Athletics in the UK: The Rise and Fall of the BAF

111 The end of a beautiful friendship? “I would say the fact that the British Athletes Association was so enthusiastic about helping to find new ways to bring athletics up to date..........and to become intimately involved with both the events and the TV production processes, helped clinch the deal.” However, even before the first year of the contract with Channel 4 had ended, the BAF went into administration and the balance of the contract was taken up by the new UK Athletics. Subsequently, in a further twist of fate, Mike Millar was appointed head of sport at the BBC on Jonathan Martin’s retirement and, when the Channel 4 deal expired, took athletics back to the BBC. It was perhaps remarkable that the BAF (and, before it, the AAA- BAAB), managed to cling on to its lifeblood income from television for so long. The lucrative deal with ITV in 1985 was never likely to be repeated; John Bromley had shrewdly enticed the sport with money and promises of a breadth of exposure that was unsustainable on commercial TV where ratings were, and are, everything.
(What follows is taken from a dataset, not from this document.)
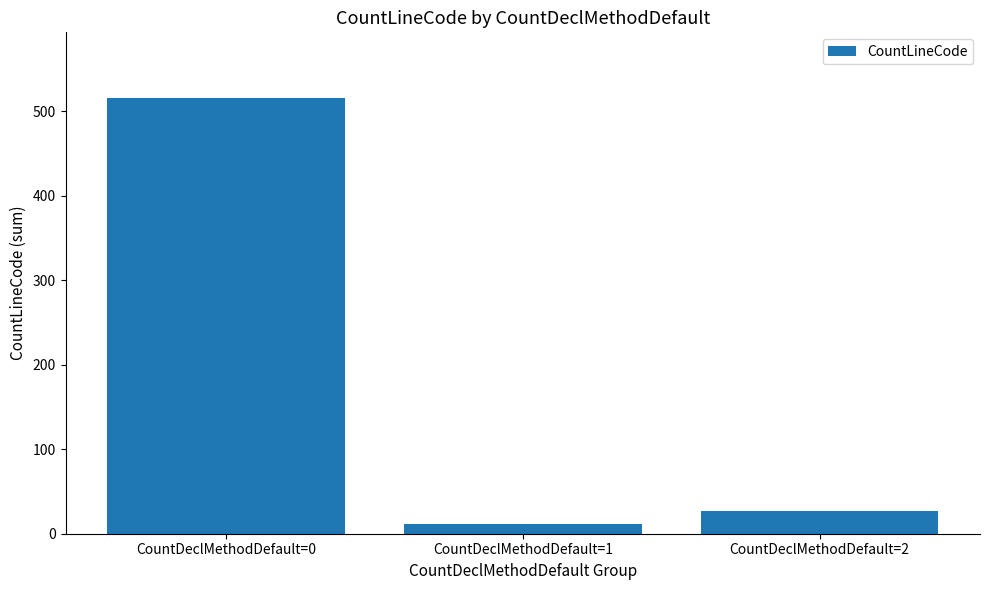

Rank the categories by value from highest to lowest.

CountDeclMethodDefault=0, CountDeclMethodDefault=2, CountDeclMethodDefault=1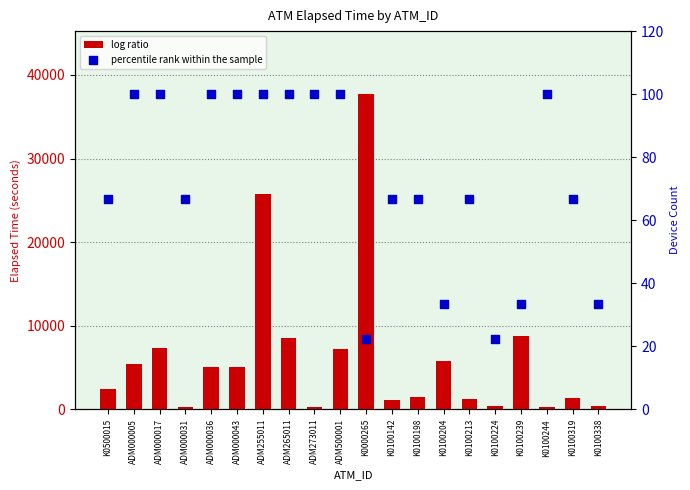

What are all the series names shown in the legend?

log ratio, percentile rank within the sample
Except for the few big track events, athletics could not survive in such an environment. Having burned its boats with the BBC, athletics ended up with nowhere else to go and could count itself lucky that, because of the basic decency of Bromley, Burrows and East, ITV did not exploit this as it could have. Somehow, the sport struggled on, from one contract to another, slipping from the comfortable arms of the BBC, firstly to ITV and then to Channel 4. Probably, it should never have left the BBC in the first place but was seduced by a mixture of greed, inexperience, naivety and a lack of strategic forward thinking. At the time of writing, athletics is back with the BBC and the sport is under an entirely new form of management.